La Commedia è concepita come un’opera totalizzante e può considerarsi una sorta di summa del
pensierose della letteratura medioevali. Attraverso lo strumento dell’allegoria figurale Dante recupera e
valorizza il bagaglio della cultura classica, tipo i personaggi di Virgilio, di Stazio e di Catone essi stanno a
simboleggiare un recupero degli alti valori umani espressi dalla cultura pre- cristiana che culminava, agli
occhi di Dante, nell’Eneide (poema sacro).
In quest’opera Dante impiega un impianto linguistico e stilistico completamente inedito cioè plurilinguismo
e pluristilismo.
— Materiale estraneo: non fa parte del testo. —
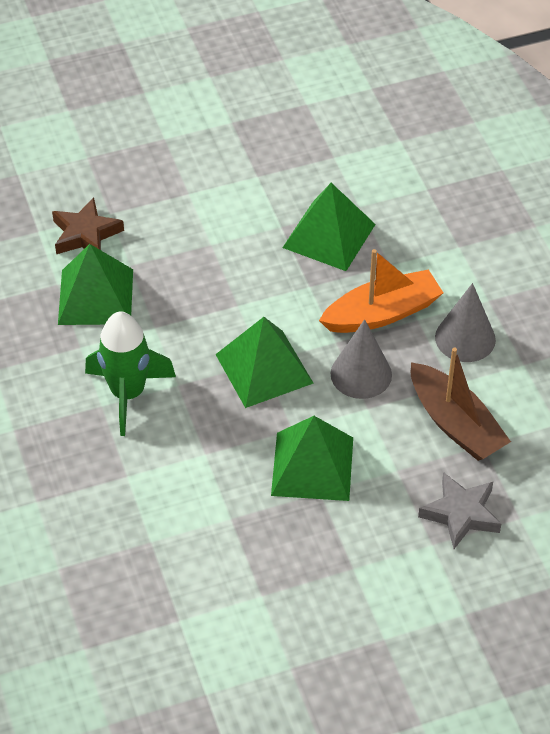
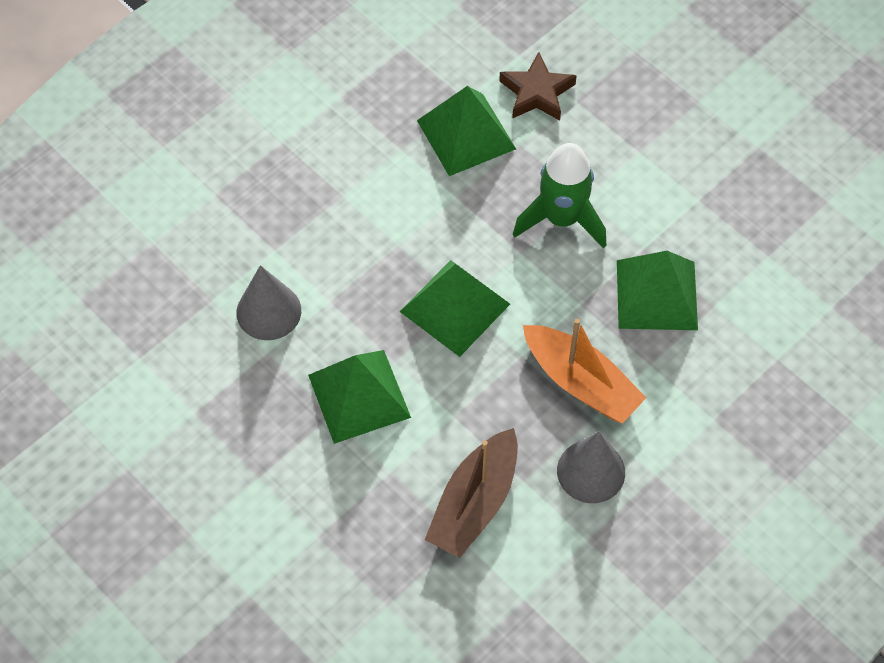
camera: 65 degrees right, 10 degrees up
green rocket [85,312,176,436] -> green rocket moved to [513,143,606,248]
grey cone [330,319,392,399] -> grey cone moved to [236,265,301,340]
grey star [418,472,501,549] -> none

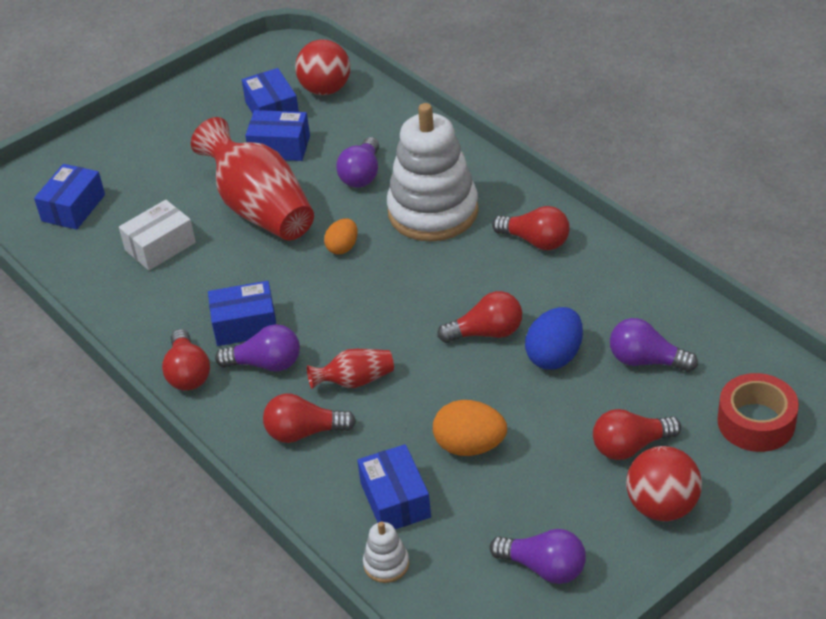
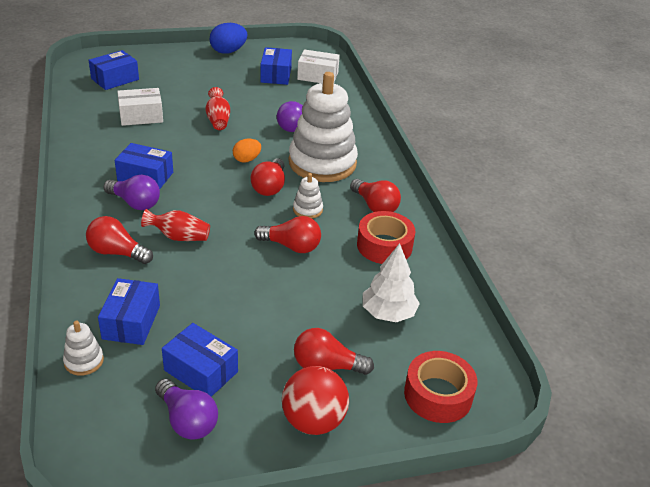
camera: 20 degrees right, 5 degrees down
red light bulb [162,329,210,391] -> red light bulb moved to [251,158,285,196]
red vase [191,117,314,241] -> red vase [205,87,230,130], size x0.47
blue box [245,110,310,161] -> blue box moved to [162,323,238,397]
red ball [295,40,350,95] -> white box [297,49,340,83]
orange egg [433,400,507,456] -> none
blue egg [525,307,583,370] -> blue egg moved to [210,23,247,54]
purple light bulb [610,318,698,372] -> white tree [363,243,420,323]
none -> white stacking toy [293,173,323,219]
none -> red tape [357,211,415,264]

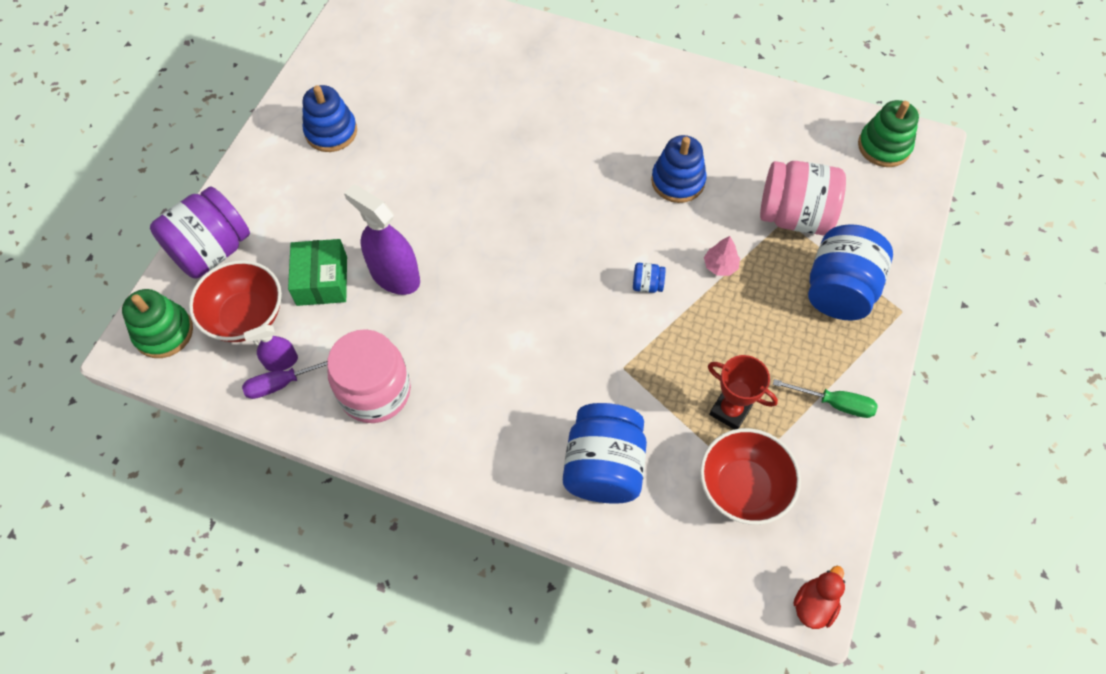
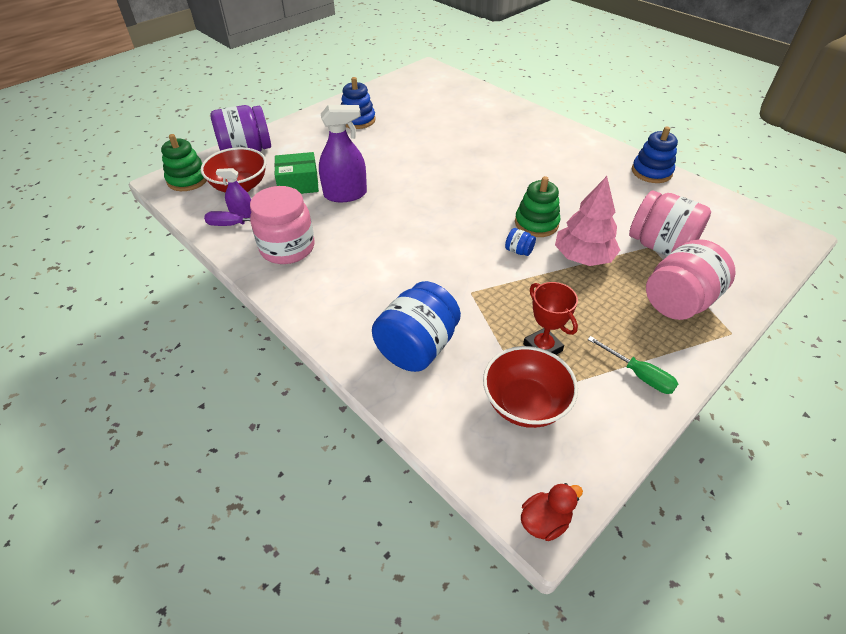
camera: 25 degrees right, 15 degrees down
green box [288,239,347,306] -> green box turned 60 degrees clockwise [274,152,319,194]
purple spray bottle [344,184,420,295] -> purple spray bottle turned 105 degrees clockwise [319,105,367,202]
blue stacking toy [651,135,707,203] -> blue stacking toy moved to [632,126,678,183]
pink tree [704,236,740,276] -> pink tree [555,176,620,266], size x2.10
blue jar [808,224,893,321] -> pink jar [646,239,735,320]
green stacking toy [858,100,919,167] -> green stacking toy moved to [515,176,561,237]

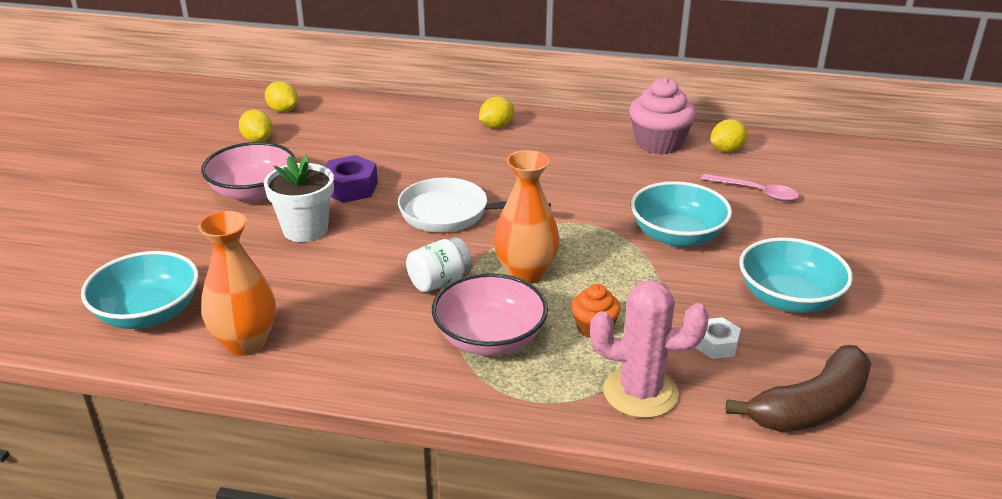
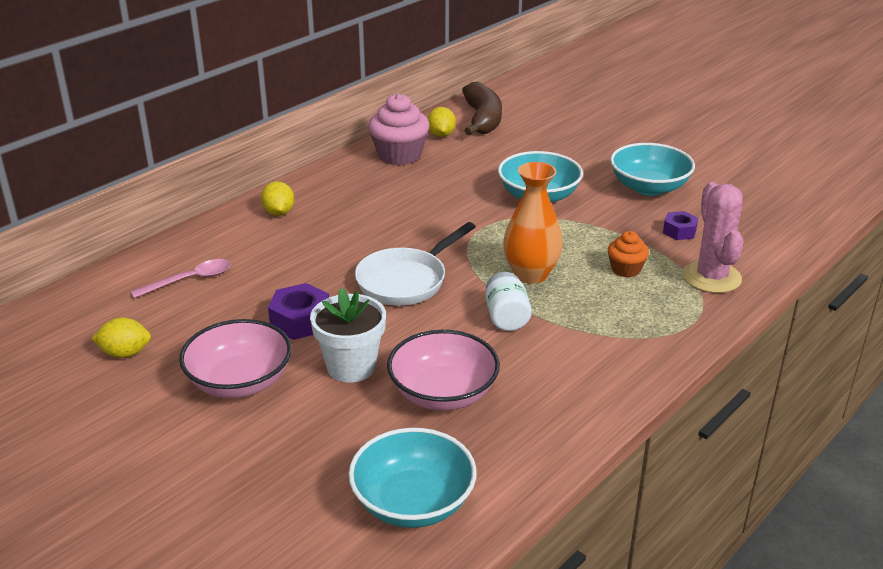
camera: 60 degrees left, 0 degrees up
orange vase [198,211,276,356] -> none
yellow lemon [265,81,298,112] -> none
pink bowl [432,273,548,356] -> pink bowl moved to [387,330,500,411]
pink cactus [590,280,709,418] -> pink cactus turned 45 degrees counterclockwise [682,182,743,293]
white nut [695,317,741,359] -> purple nut [663,211,698,240]
pink spoon [701,174,799,201] -> pink spoon moved to [130,259,231,298]
brown banana [725,345,872,432] -> brown banana moved to [462,82,502,136]

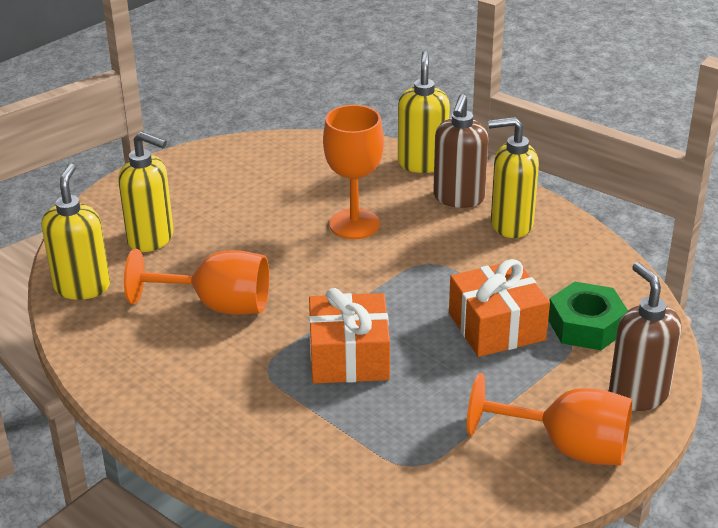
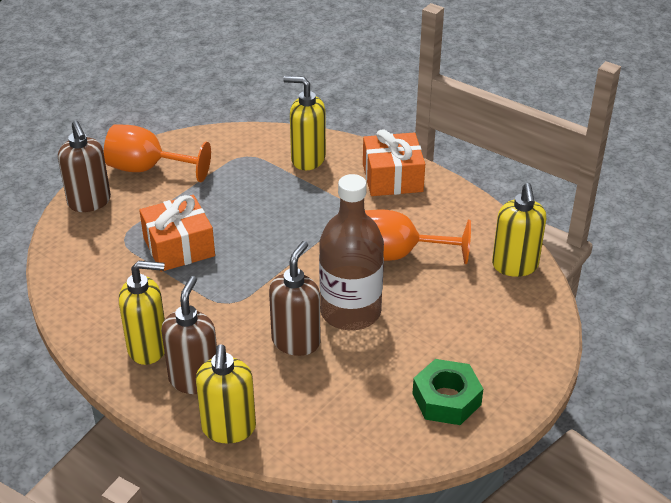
camera: 175 degrees right, 5 degrees up
yellow soap dispenser [118,132,174,252] -> yellow soap dispenser moved to [283,76,326,170]
orange gift [309,288,390,383] -> orange gift moved to [363,129,425,196]
orange goblet [323,105,384,239] -> brown soap dispenser [269,241,321,356]
green nut [548,282,628,350] -> green nut moved to [412,359,483,425]
none -> brown bottle [319,174,384,330]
Le diverse poetiche che caratterizzano le cantiche e i loro personaggi, e le differenti
situazioni narrative comportarono l’adozione di un diverso linguaggio a seconda delle cantiche e stesso
ragionamento per lo stile. Nell’Inferno Dante utilizza un linguaggio più basso, non paragonabile al
linguaggio aulico del Paradiso.
Nella lingua e nello stile della Commedia si deposita in questo modo tutta la tradizione letteraria
precedente, da quella provenzale a quella siciliana, da quella stilnovistica a quella comico- realistica.
Inoltre abbiamo detto che l’immenso bagaglio linguistico della tradizione non è sufficiente a esprimere
l’inesprimibile o ciò che non era mai stato espresso prima, entra così in gioco la capacità dantesca di creare
neologismo, che si faranno sempre più frequenti quando si avvicina alle rivelazioni finali del Paradiso.
L’opera di Dante si iniziò a diffondere e diverse “officine di scritture” furono impegnate nella ricopiatura di
questo testo, questa diffusione raggiunse l’apice alla morte di Dante. L’intensa proliferazione delle copie
non fu sempre accompagna da una cura del testo impedita anche da una perdita dell’autografo dell’autore
e dalla rapidità di trascrizione infatti già nella prima metà del Trecento circolavano molte versioni del testo.
Una vera e propria svolta si ha grazie a Boccaccio, il quale trascriverà attraverso un lavoro lungo decenni
una personale edizione del testo dantesco, realizzato sulla base di diversi manoscritti in suo possesso.
Questa edizione diventerà, a partire dagli anni Settanta del trecento, canonica.